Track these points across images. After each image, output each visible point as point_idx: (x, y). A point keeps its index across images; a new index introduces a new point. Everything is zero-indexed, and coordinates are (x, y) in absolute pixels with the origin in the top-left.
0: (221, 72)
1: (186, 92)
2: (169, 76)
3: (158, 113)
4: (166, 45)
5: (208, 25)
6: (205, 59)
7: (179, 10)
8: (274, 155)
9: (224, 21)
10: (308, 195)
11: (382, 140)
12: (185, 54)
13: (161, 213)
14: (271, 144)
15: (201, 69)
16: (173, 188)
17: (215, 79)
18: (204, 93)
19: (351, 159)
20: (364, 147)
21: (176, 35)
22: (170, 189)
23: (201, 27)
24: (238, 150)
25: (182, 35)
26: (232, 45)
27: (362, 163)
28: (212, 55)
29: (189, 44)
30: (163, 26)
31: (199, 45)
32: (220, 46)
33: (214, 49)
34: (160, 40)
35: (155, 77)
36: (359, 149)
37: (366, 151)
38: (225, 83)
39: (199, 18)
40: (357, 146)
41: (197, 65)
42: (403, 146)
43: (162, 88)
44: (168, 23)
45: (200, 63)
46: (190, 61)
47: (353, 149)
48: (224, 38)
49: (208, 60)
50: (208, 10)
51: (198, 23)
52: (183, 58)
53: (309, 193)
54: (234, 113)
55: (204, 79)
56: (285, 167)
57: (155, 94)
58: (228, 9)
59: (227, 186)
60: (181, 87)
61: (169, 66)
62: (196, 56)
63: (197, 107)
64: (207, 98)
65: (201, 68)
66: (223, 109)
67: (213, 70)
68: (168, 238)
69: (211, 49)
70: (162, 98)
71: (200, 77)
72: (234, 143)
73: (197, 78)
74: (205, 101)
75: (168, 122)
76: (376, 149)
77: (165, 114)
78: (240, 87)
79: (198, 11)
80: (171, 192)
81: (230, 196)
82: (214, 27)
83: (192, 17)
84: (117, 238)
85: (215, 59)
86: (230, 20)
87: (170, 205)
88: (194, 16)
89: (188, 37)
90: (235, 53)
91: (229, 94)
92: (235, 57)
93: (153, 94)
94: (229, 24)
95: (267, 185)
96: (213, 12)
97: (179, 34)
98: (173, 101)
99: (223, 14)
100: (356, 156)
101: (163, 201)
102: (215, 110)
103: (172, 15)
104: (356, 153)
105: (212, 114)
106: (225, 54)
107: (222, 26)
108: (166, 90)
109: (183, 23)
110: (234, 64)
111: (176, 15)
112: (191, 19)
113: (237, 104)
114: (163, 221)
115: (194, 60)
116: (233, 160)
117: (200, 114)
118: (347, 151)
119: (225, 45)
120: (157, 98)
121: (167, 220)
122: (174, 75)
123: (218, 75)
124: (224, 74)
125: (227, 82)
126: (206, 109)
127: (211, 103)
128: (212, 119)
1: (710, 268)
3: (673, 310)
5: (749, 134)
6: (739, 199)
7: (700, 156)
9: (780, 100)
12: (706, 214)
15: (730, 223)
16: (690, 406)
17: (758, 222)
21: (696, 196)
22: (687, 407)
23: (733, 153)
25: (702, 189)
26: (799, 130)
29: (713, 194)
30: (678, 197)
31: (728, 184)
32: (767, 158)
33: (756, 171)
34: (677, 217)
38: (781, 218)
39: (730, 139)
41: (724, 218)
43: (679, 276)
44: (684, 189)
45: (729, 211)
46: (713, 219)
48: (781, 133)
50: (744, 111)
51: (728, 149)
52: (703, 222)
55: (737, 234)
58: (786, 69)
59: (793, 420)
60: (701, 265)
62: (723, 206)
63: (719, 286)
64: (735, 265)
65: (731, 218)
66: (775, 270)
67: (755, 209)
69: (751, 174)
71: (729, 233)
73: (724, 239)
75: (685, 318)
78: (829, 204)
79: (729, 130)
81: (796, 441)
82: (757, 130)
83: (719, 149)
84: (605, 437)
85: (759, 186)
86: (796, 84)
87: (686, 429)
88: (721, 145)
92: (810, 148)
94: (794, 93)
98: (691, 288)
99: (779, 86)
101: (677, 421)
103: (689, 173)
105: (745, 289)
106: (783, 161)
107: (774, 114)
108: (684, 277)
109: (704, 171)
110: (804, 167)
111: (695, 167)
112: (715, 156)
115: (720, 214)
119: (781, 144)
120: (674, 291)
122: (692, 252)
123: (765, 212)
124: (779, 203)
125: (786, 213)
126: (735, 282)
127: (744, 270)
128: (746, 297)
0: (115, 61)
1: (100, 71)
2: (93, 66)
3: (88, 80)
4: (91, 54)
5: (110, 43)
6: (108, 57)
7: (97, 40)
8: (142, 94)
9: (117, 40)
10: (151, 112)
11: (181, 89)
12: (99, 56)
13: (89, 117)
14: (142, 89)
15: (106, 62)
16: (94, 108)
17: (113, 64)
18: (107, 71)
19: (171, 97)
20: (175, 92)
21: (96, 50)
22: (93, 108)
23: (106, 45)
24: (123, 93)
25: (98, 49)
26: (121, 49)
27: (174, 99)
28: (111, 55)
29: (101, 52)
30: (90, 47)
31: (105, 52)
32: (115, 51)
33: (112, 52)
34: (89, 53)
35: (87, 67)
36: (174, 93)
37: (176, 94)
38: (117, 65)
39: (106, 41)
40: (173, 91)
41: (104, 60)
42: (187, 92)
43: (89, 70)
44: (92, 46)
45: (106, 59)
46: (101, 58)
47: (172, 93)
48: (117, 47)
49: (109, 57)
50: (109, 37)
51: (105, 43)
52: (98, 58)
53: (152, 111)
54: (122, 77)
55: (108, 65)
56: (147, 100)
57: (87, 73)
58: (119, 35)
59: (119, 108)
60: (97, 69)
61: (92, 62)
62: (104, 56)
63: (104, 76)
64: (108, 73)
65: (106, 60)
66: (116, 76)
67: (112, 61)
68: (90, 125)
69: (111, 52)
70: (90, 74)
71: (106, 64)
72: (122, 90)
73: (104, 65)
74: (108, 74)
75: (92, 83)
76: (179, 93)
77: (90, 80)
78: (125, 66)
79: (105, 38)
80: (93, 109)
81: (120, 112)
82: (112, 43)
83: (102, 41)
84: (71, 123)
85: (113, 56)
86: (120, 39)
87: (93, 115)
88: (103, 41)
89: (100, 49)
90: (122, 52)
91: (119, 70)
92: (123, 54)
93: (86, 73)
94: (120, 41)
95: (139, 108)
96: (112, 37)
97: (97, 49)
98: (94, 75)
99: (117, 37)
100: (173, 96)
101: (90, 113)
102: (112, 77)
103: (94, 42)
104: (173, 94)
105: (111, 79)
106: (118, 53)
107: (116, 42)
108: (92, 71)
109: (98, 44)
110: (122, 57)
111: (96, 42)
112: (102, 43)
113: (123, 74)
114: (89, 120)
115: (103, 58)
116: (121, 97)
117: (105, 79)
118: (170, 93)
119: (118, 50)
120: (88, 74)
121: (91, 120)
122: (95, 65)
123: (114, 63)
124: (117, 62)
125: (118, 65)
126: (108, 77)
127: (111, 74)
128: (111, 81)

# How to complete this task:
Render every line of the rows above as a two-column Markdown table, with Index holding a running line number and Entry holding the line itself. Omit blank lines.

# Response area:
| Index | Entry |
|---|---|
| 1 | Track these points across images. After each image, output each visible point as point_idx: (x, y). A point keeps its index across images; a new index introduces a new point. Everything is zero-indexed, and coordinates are (x, y) in absolute pixels with the origin in the top-left. |
| 2 | 0: (221, 72) |
| 3 | 1: (186, 92) |
| 4 | 2: (169, 76) |
| 5 | 3: (158, 113) |
| 6 | 4: (166, 45) |
| 7 | 5: (208, 25) |
| 8 | 6: (205, 59) |
| 9 | 7: (179, 10) |
| 10 | 8: (274, 155) |
| 11 | 9: (224, 21) |
| 12 | 10: (308, 195) |
| 13 | 11: (382, 140) |
| 14 | 12: (185, 54) |
| 15 | 13: (161, 213) |
| 16 | 14: (271, 144) |
| 17 | 15: (201, 69) |
| 18 | 16: (173, 188) |
| 19 | 17: (215, 79) |
| 20 | 18: (204, 93) |
| 21 | 19: (351, 159) |
| 22 | 20: (364, 147) |
| 23 | 21: (176, 35) |
| 24 | 22: (170, 189) |
| 25 | 23: (201, 27) |
| 26 | 24: (238, 150) |
| 27 | 25: (182, 35) |
| 28 | 26: (232, 45) |
| 29 | 27: (362, 163) |
| 30 | 28: (212, 55) |
| 31 | 29: (189, 44) |
| 32 | 30: (163, 26) |
| 33 | 31: (199, 45) |
| 34 | 32: (220, 46) |
| 35 | 33: (214, 49) |
| 36 | 34: (160, 40) |
| 37 | 35: (155, 77) |
| 38 | 36: (359, 149) |
| 39 | 37: (366, 151) |
| 40 | 38: (225, 83) |
| 41 | 39: (199, 18) |
| 42 | 40: (357, 146) |
| 43 | 41: (197, 65) |
| 44 | 42: (403, 146) |
| 45 | 43: (162, 88) |
| 46 | 44: (168, 23) |
| 47 | 45: (200, 63) |
| 48 | 46: (190, 61) |
| 49 | 47: (353, 149) |
| 50 | 48: (224, 38) |
| 51 | 49: (208, 60) |
| 52 | 50: (208, 10) |
| 53 | 51: (198, 23) |
| 54 | 52: (183, 58) |
| 55 | 53: (309, 193) |
| 56 | 54: (234, 113) |
| 57 | 55: (204, 79) |
| 58 | 56: (285, 167) |
| 59 | 57: (155, 94) |
| 60 | 58: (228, 9) |
| 61 | 59: (227, 186) |
| 62 | 60: (181, 87) |
| 63 | 61: (169, 66) |
| 64 | 62: (196, 56) |
| 65 | 63: (197, 107) |
| 66 | 64: (207, 98) |
| 67 | 65: (201, 68) |
| 68 | 66: (223, 109) |
| 69 | 67: (213, 70) |
| 70 | 68: (168, 238) |
| 71 | 69: (211, 49) |
| 72 | 70: (162, 98) |
| 73 | 71: (200, 77) |
| 74 | 72: (234, 143) |
| 75 | 73: (197, 78) |
| 76 | 74: (205, 101) |
| 77 | 75: (168, 122) |
| 78 | 76: (376, 149) |
| 79 | 77: (165, 114) |
| 80 | 78: (240, 87) |
| 81 | 79: (198, 11) |
| 82 | 80: (171, 192) |
| 83 | 81: (230, 196) |
| 84 | 82: (214, 27) |
| 85 | 83: (192, 17) |
| 86 | 84: (117, 238) |
| 87 | 85: (215, 59) |
| 88 | 86: (230, 20) |
| 89 | 87: (170, 205) |
| 90 | 88: (194, 16) |
| 91 | 89: (188, 37) |
| 92 | 90: (235, 53) |
| 93 | 91: (229, 94) |
| 94 | 92: (235, 57) |
| 95 | 93: (153, 94) |
| 96 | 94: (229, 24) |
| 97 | 95: (267, 185) |
| 98 | 96: (213, 12) |
| 99 | 97: (179, 34) |
| 100 | 98: (173, 101) |
| 101 | 99: (223, 14) |
| 102 | 100: (356, 156) |
| 103 | 101: (163, 201) |
| 104 | 102: (215, 110) |
| 105 | 103: (172, 15) |
| 106 | 104: (356, 153) |
| 107 | 105: (212, 114) |
| 108 | 106: (225, 54) |
| 109 | 107: (222, 26) |
| 110 | 108: (166, 90) |
| 111 | 109: (183, 23) |
| 112 | 110: (234, 64) |
| 113 | 111: (176, 15) |
| 114 | 112: (191, 19) |
| 115 | 113: (237, 104) |
| 116 | 114: (163, 221) |
| 117 | 115: (194, 60) |
| 118 | 116: (233, 160) |
| 119 | 117: (200, 114) |
| 120 | 118: (347, 151) |
| 121 | 119: (225, 45) |
| 122 | 120: (157, 98) |
| 123 | 121: (167, 220) |
| 124 | 122: (174, 75) |
| 125 | 123: (218, 75) |
| 126 | 124: (224, 74) |
| 127 | 125: (227, 82) |
| 128 | 126: (206, 109) |
| 129 | 127: (211, 103) |
| 130 | 128: (212, 119) |
| 131 | 1: (710, 268) |
| 132 | 3: (673, 310) |
| 133 | 5: (749, 134) |
| 134 | 6: (739, 199) |
| 135 | 7: (700, 156) |
| 136 | 9: (780, 100) |
| 137 | 12: (706, 214) |
| 138 | 15: (730, 223) |
| 139 | 16: (690, 406) |
| 140 | 17: (758, 222) |
| 141 | 21: (696, 196) |
| 142 | 22: (687, 407) |
| 143 | 23: (733, 153) |
| 144 | 25: (702, 189) |
| 145 | 26: (799, 130) |
| 146 | 29: (713, 194) |
| 147 | 30: (678, 197) |
| 148 | 31: (728, 184) |
| 149 | 32: (767, 158) |
| 150 | 33: (756, 171) |
| 151 | 34: (677, 217) |
| 152 | 38: (781, 218) |
| 153 | 39: (730, 139) |
| 154 | 41: (724, 218) |
| 155 | 43: (679, 276) |
| 156 | 44: (684, 189) |
| 157 | 45: (729, 211) |
| 158 | 46: (713, 219) |
| 159 | 48: (781, 133) |
| 160 | 50: (744, 111) |
| 161 | 51: (728, 149) |
| 162 | 52: (703, 222) |
| 163 | 55: (737, 234) |
| 164 | 58: (786, 69) |
| 165 | 59: (793, 420) |
| 166 | 60: (701, 265) |
| 167 | 62: (723, 206) |
| 168 | 63: (719, 286) |
| 169 | 64: (735, 265) |
| 170 | 65: (731, 218) |
| 171 | 66: (775, 270) |
| 172 | 67: (755, 209) |
| 173 | 69: (751, 174) |
| 174 | 71: (729, 233) |
| 175 | 73: (724, 239) |
| 176 | 75: (685, 318) |
| 177 | 78: (829, 204) |
| 178 | 79: (729, 130) |
| 179 | 81: (796, 441) |
| 180 | 82: (757, 130) |
| 181 | 83: (719, 149) |
| 182 | 84: (605, 437) |
| 183 | 85: (759, 186) |
| 184 | 86: (796, 84) |
| 185 | 87: (686, 429) |
| 186 | 88: (721, 145) |
| 187 | 92: (810, 148) |
| 188 | 94: (794, 93) |
| 189 | 98: (691, 288) |
| 190 | 99: (779, 86) |
| 191 | 101: (677, 421) |
| 192 | 103: (689, 173) |
| 193 | 105: (745, 289) |
| 194 | 106: (783, 161) |
| 195 | 107: (774, 114) |
| 196 | 108: (684, 277) |
| 197 | 109: (704, 171) |
| 198 | 110: (804, 167) |
| 199 | 111: (695, 167) |
| 200 | 112: (715, 156) |
| 201 | 115: (720, 214) |
| 202 | 119: (781, 144) |
| 203 | 120: (674, 291) |
| 204 | 122: (692, 252) |
| 205 | 123: (765, 212) |
| 206 | 124: (779, 203) |
| 207 | 125: (786, 213) |
| 208 | 126: (735, 282) |
| 209 | 127: (744, 270) |
| 210 | 128: (746, 297) |
| 211 | 0: (115, 61) |
| 212 | 1: (100, 71) |
| 213 | 2: (93, 66) |
| 214 | 3: (88, 80) |
| 215 | 4: (91, 54) |
| 216 | 5: (110, 43) |
| 217 | 6: (108, 57) |
| 218 | 7: (97, 40) |
| 219 | 8: (142, 94) |
| 220 | 9: (117, 40) |
| 221 | 10: (151, 112) |
| 222 | 11: (181, 89) |
| 223 | 12: (99, 56) |
| 224 | 13: (89, 117) |
| 225 | 14: (142, 89) |
| 226 | 15: (106, 62) |
| 227 | 16: (94, 108) |
| 228 | 17: (113, 64) |
| 229 | 18: (107, 71) |
| 230 | 19: (171, 97) |
| 231 | 20: (175, 92) |
| 232 | 21: (96, 50) |
| 233 | 22: (93, 108) |
| 234 | 23: (106, 45) |
| 235 | 24: (123, 93) |
| 236 | 25: (98, 49) |
| 237 | 26: (121, 49) |
| 238 | 27: (174, 99) |
| 239 | 28: (111, 55) |
| 240 | 29: (101, 52) |
| 241 | 30: (90, 47) |
| 242 | 31: (105, 52) |
| 243 | 32: (115, 51) |
| 244 | 33: (112, 52) |
| 245 | 34: (89, 53) |
| 246 | 35: (87, 67) |
| 247 | 36: (174, 93) |
| 248 | 37: (176, 94) |
| 249 | 38: (117, 65) |
| 250 | 39: (106, 41) |
| 251 | 40: (173, 91) |
| 252 | 41: (104, 60) |
| 253 | 42: (187, 92) |
| 254 | 43: (89, 70) |
| 255 | 44: (92, 46) |
| 256 | 45: (106, 59) |
| 257 | 46: (101, 58) |
| 258 | 47: (172, 93) |
| 259 | 48: (117, 47) |
| 260 | 49: (109, 57) |
| 261 | 50: (109, 37) |
| 262 | 51: (105, 43) |
| 263 | 52: (98, 58) |
| 264 | 53: (152, 111) |
| 265 | 54: (122, 77) |
| 266 | 55: (108, 65) |
| 267 | 56: (147, 100) |
| 268 | 57: (87, 73) |
| 269 | 58: (119, 35) |
| 270 | 59: (119, 108) |
| 271 | 60: (97, 69) |
| 272 | 61: (92, 62) |
| 273 | 62: (104, 56) |
| 274 | 63: (104, 76) |
| 275 | 64: (108, 73) |
| 276 | 65: (106, 60) |
| 277 | 66: (116, 76) |
| 278 | 67: (112, 61) |
| 279 | 68: (90, 125) |
| 280 | 69: (111, 52) |
| 281 | 70: (90, 74) |
| 282 | 71: (106, 64) |
| 283 | 72: (122, 90) |
| 284 | 73: (104, 65) |
| 285 | 74: (108, 74) |
| 286 | 75: (92, 83) |
| 287 | 76: (179, 93) |
| 288 | 77: (90, 80) |
| 289 | 78: (125, 66) |
| 290 | 79: (105, 38) |
| 291 | 80: (93, 109) |
| 292 | 81: (120, 112) |
| 293 | 82: (112, 43) |
| 294 | 83: (102, 41) |
| 295 | 84: (71, 123) |
| 296 | 85: (113, 56) |
| 297 | 86: (120, 39) |
| 298 | 87: (93, 115) |
| 299 | 88: (103, 41) |
| 300 | 89: (100, 49) |
| 301 | 90: (122, 52) |
| 302 | 91: (119, 70) |
| 303 | 92: (123, 54) |
| 304 | 93: (86, 73) |
| 305 | 94: (120, 41) |
| 306 | 95: (139, 108) |
| 307 | 96: (112, 37) |
| 308 | 97: (97, 49) |
| 309 | 98: (94, 75) |
| 310 | 99: (117, 37) |
| 311 | 100: (173, 96) |
| 312 | 101: (90, 113) |
| 313 | 102: (112, 77) |
| 314 | 103: (94, 42) |
| 315 | 104: (173, 94) |
| 316 | 105: (111, 79) |
| 317 | 106: (118, 53) |
| 318 | 107: (116, 42) |
| 319 | 108: (92, 71) |
| 320 | 109: (98, 44) |
| 321 | 110: (122, 57) |
| 322 | 111: (96, 42) |
| 323 | 112: (102, 43) |
| 324 | 113: (123, 74) |
| 325 | 114: (89, 120) |
| 326 | 115: (103, 58) |
| 327 | 116: (121, 97) |
| 328 | 117: (105, 79) |
| 329 | 118: (170, 93) |
| 330 | 119: (118, 50) |
| 331 | 120: (88, 74) |
| 332 | 121: (91, 120) |
| 333 | 122: (95, 65) |
| 334 | 123: (114, 63) |
| 335 | 124: (117, 62) |
| 336 | 125: (118, 65) |
| 337 | 126: (108, 77) |
| 338 | 127: (111, 74) |
| 339 | 128: (111, 81) |